Thinking of a technology start-up? Make sure the company has the rights to the solutions you create.

| Date: Mar 3, 2024 | Copyrights, Start-up

Have you developed an idea for an app or other tool, created a demo or started working on a product? It is worth thinking about the legal aspects and securing the rights of the founding company to such results, so that it can safely market the target product you are developing.

Creativity of the founders at an early stage

It is not uncommon for a start-up to have a proof of concept, a demo, some product code, an interface design, a name, a brand and perhaps even a range of marketing materials. Often, when you talk to your first customer or investor and pitching your idea, the company does not yet exist or you have only just started to set it up. In order to ensure that the business can actually be run independently by the company and to avoid future problems, it is important to ensure that the company owns the rights to the product and all the materials created with it. This includes those created before the company was established as well as those created during its operation.

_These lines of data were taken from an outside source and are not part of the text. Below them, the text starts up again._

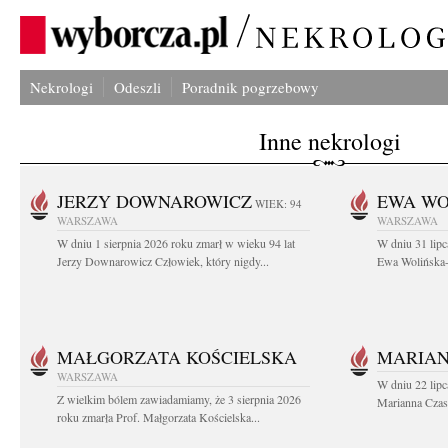
Nekrologi
Odeszli
Poradnik pogrzebowy
Inne nekrologi
JERZY DOWNAROWICZ
EWA WO
WIEK: 94
WARSZAWA
WARSZAWA
W dniu 1 sierpnia 2026 roku zmarł w wieku 94 lat
W dniu 31 lipc
Jerzy Downarowicz Człowiek, który nigdy...
Ewa Wolińska-W
MAŁGORZATA KOŚCIELSKA
MARIAN
WARSZAWA
W dniu 22 lipc
Z wielkim bólem zawiadamiamy, że 3 sierpnia 2026
Marianna Czas
roku zmarła Prof. Małgorzata Kościelska...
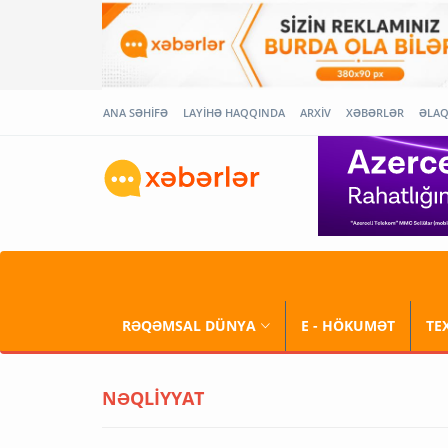
ANA SƏHİFƏ
LAYİHƏ HAQQINDA
ARXİV
XƏBƏRLƏR
ƏLA
RƏQƏMSAL DÜNYA
E - HÖKUMƏT
TE
NƏQLİYYAT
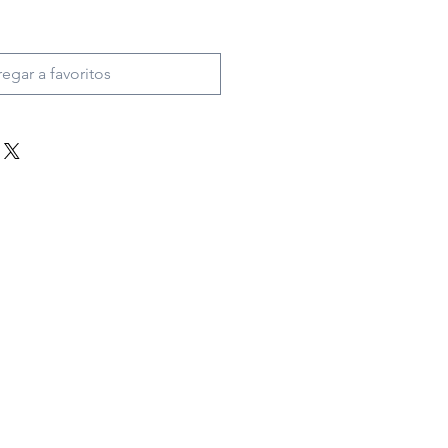
egar a favoritos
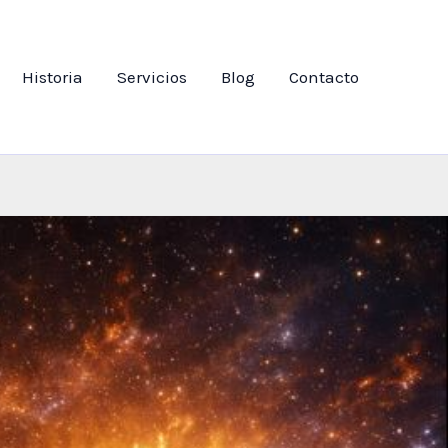
Historia
Servicios
Blog
Contacto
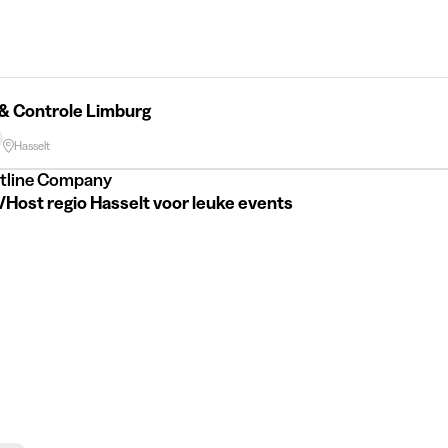
 & Controle Limburg
Hasselt
ntline Company
Host regio Hasselt voor leuke events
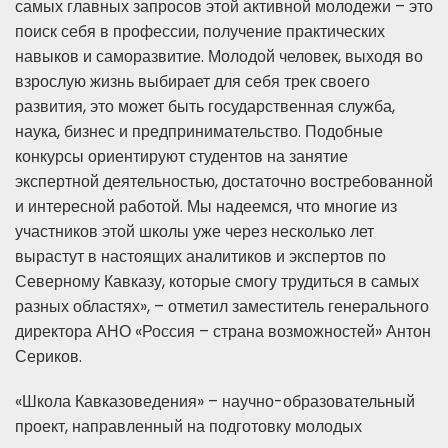
самых главных запросов этой активной молодежи – это
поиск себя в профессии, получение практических
навыков и саморазвитие. Молодой человек, выходя во
взрослую жизнь выбирает для себя трек своего
развития, это может быть государственная служба,
наука, бизнес и предпринимательство. Подобные
конкурсы ориентируют студентов на занятие
экспертной деятельностью, достаточно востребованной
и интересной работой. Мы надеемся, что многие из
участников этой школы уже через несколько лет
вырастут в настоящих аналитиков и экспертов по
Северному Кавказу, которые смогу трудиться в самых
разных областях», – отметил заместитель генерального
директора АНО «Россия – страна возможностей» Антон
Сериков.
«Школа Кавказоведения» – научно-образовательный
проект, направленный на подготовку молодых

So what needs to be considered when deciding to set up a company to market a product?

  • What the founders, the creators of a start-up, create in the initial stages of work on a product (code, interface, graphics, documentation, logo or even the original name) will most often be a work in the sense of the copyright law. If you have worked as a team on these results, you will often have joint rights to them. The mere creation of a company by the founders does not mean that the company takes over these rights. Only if you transfer them to the company on the basis of an agreement will the company actually own the rights and be able to transfer or license the product to market it.
  • The transfer of intellectual property rights requires a written agreement on pain of invalidity. This means that oral or implied agreements in this regard cannot cause the company to acquire rights in such material. Implicitly, the company may be able to acquire a non-exclusive licence from you, but without specific agreements, this will be a very limited right, allowing the company to use the work for a period not exceeding 5 years, without the right to grant sub-licences and territorially restricted. This form of entitlement will not allow the company to operate in a viable manner, including entering into contracts with customers.
  • You may transfer the copyright to the product or other materials to the company as a contribution in kind, i.e. as a contribution in exchange for shares, stocks or rights of a partner in the company. The transfer of rights to the company is then made on a non-cash basis. It should be noted that a contribution in kind is not possible if the company is formed via the Internet (S24). However, if you have formed your company in this way, you can still make a contribution in kind when increasing the share capital of a limited company or when increasing the capital of a partnership. However, such a contribution in kind will mean that the company can no longer be operated under the S24 system.
  • If you want the company to buy back the copyright from you, you will need to enter into a written sale agreement and provide for a market price in such an agreement. The company must have sufficient funds for such a transaction so that it does not become heavily indebted in its first period of operation.
  • The founders are often also the main creators who develop the product or brand after the company is established. Start-ups hire employees and collaborators, but it is equally important that the company has appropriate agreements with the founders – the shareholders. New products or modifications to existing products or materials created by the founders should be covered by their contracts with the company (whether employment, service or B2B contracts).

It should be borne in mind that failure to address these issues may result in the company entering into contracts with the customer that do not effectively license or assign rights to the customer, providing incomplete or false information to the investor or bank from which it obtains financing, or illegally registering a trademark. Such shortcomings often come to light years down the line, for example, when a contract is signed with a larger customer – a corporation that has detailed procedures for vetting software suppliers – or when a new investor vets the company. Not all of these shortcomings in a start-up’s “youth” can be corrected later. In this case, an ounce of prevention is worth a pound of cure.